WHAT IS EXPECTED:
Everything from the line containing "109 290 112" through the line containing "484 117 494" in the listing below should be copied exactly, and nothing more.

TASK DATA:

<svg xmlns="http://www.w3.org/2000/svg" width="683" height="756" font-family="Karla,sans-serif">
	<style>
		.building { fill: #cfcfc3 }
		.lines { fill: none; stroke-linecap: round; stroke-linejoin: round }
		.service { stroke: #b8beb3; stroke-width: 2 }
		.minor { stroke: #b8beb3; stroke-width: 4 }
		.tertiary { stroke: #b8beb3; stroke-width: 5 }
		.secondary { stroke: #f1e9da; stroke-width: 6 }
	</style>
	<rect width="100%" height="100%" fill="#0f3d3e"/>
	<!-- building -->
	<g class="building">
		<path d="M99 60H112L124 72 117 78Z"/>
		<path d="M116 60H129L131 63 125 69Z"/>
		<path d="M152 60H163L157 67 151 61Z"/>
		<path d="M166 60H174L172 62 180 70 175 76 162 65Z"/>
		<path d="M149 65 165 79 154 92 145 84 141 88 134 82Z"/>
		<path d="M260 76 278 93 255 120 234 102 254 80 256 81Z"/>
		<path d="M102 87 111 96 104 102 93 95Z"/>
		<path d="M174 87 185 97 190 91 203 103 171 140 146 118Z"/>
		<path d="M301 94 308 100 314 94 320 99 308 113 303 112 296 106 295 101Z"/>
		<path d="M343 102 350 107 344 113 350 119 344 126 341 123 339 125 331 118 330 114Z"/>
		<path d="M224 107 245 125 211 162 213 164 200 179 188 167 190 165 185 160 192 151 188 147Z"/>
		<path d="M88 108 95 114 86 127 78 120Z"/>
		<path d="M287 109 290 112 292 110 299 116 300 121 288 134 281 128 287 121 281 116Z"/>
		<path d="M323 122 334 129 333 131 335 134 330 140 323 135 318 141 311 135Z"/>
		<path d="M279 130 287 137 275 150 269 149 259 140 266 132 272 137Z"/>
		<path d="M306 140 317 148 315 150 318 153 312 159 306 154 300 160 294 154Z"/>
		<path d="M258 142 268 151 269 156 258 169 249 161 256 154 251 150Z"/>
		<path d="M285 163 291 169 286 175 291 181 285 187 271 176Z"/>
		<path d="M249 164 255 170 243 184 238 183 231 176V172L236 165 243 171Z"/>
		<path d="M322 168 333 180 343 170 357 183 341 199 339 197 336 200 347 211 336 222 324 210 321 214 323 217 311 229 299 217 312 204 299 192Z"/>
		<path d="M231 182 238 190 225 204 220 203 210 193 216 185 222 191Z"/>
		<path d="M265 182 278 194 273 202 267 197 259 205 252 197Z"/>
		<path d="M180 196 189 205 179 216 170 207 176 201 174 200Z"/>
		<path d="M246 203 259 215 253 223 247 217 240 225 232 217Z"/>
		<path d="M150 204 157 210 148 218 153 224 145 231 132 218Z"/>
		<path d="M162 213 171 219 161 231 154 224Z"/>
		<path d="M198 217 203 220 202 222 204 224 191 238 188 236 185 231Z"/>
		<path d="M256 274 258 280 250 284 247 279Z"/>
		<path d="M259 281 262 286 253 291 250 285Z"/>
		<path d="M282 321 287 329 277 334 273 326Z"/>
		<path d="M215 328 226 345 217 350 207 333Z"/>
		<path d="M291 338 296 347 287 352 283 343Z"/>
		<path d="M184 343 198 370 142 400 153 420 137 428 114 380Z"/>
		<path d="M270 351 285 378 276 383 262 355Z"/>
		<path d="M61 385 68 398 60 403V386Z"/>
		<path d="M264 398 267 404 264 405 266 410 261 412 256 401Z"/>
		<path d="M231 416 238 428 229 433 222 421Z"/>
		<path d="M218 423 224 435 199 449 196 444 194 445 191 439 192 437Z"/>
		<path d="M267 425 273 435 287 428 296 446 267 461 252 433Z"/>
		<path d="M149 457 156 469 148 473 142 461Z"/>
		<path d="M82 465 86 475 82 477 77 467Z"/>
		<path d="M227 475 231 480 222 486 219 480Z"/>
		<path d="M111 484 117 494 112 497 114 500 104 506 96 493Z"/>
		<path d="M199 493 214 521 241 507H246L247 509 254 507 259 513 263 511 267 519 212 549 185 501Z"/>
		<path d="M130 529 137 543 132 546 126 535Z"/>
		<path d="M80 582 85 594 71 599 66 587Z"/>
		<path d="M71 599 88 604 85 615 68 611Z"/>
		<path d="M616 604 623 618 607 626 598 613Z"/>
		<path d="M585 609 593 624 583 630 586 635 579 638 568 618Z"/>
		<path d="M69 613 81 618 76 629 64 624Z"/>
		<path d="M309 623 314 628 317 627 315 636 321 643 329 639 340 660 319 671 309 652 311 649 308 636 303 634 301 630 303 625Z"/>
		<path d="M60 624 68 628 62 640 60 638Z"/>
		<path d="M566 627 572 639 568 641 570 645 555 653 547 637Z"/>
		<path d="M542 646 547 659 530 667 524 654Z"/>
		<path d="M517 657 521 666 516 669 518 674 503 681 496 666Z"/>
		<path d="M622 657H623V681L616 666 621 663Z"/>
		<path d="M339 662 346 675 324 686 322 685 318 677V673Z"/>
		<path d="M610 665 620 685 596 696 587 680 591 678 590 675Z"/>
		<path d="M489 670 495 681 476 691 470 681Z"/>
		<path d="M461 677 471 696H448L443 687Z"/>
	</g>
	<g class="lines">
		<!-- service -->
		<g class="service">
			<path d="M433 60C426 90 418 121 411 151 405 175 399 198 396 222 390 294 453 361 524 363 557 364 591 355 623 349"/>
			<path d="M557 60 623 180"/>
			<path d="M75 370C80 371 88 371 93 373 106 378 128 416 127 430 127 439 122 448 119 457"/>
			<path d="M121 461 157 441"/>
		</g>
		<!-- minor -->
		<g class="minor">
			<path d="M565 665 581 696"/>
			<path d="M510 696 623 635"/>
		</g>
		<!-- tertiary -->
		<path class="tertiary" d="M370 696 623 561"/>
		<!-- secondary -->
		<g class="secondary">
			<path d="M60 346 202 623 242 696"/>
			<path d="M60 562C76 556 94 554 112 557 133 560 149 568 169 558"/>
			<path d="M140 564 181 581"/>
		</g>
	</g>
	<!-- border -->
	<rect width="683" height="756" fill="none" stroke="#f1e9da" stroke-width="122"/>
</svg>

REPLY:
		<path d="M287 109 290 112 292 110 299 116 300 121 288 134 281 128 287 121 281 116Z"/>
		<path d="M323 122 334 129 333 131 335 134 330 140 323 135 318 141 311 135Z"/>
		<path d="M279 130 287 137 275 150 269 149 259 140 266 132 272 137Z"/>
		<path d="M306 140 317 148 315 150 318 153 312 159 306 154 300 160 294 154Z"/>
		<path d="M258 142 268 151 269 156 258 169 249 161 256 154 251 150Z"/>
		<path d="M285 163 291 169 286 175 291 181 285 187 271 176Z"/>
		<path d="M249 164 255 170 243 184 238 183 231 176V172L236 165 243 171Z"/>
		<path d="M322 168 333 180 343 170 357 183 341 199 339 197 336 200 347 211 336 222 324 210 321 214 323 217 311 229 299 217 312 204 299 192Z"/>
		<path d="M231 182 238 190 225 204 220 203 210 193 216 185 222 191Z"/>
		<path d="M265 182 278 194 273 202 267 197 259 205 252 197Z"/>
		<path d="M180 196 189 205 179 216 170 207 176 201 174 200Z"/>
		<path d="M246 203 259 215 253 223 247 217 240 225 232 217Z"/>
		<path d="M150 204 157 210 148 218 153 224 145 231 132 218Z"/>
		<path d="M162 213 171 219 161 231 154 224Z"/>
		<path d="M198 217 203 220 202 222 204 224 191 238 188 236 185 231Z"/>
		<path d="M256 274 258 280 250 284 247 279Z"/>
		<path d="M259 281 262 286 253 291 250 285Z"/>
		<path d="M282 321 287 329 277 334 273 326Z"/>
		<path d="M215 328 226 345 217 350 207 333Z"/>
		<path d="M291 338 296 347 287 352 283 343Z"/>
		<path d="M184 343 198 370 142 400 153 420 137 428 114 380Z"/>
		<path d="M270 351 285 378 276 383 262 355Z"/>
		<path d="M61 385 68 398 60 403V386Z"/>
		<path d="M264 398 267 404 264 405 266 410 261 412 256 401Z"/>
		<path d="M231 416 238 428 229 433 222 421Z"/>
		<path d="M218 423 224 435 199 449 196 444 194 445 191 439 192 437Z"/>
		<path d="M267 425 273 435 287 428 296 446 267 461 252 433Z"/>
		<path d="M149 457 156 469 148 473 142 461Z"/>
		<path d="M82 465 86 475 82 477 77 467Z"/>
		<path d="M227 475 231 480 222 486 219 480Z"/>
		<path d="M111 484 117 494 112 497 114 500 104 506 96 493Z"/>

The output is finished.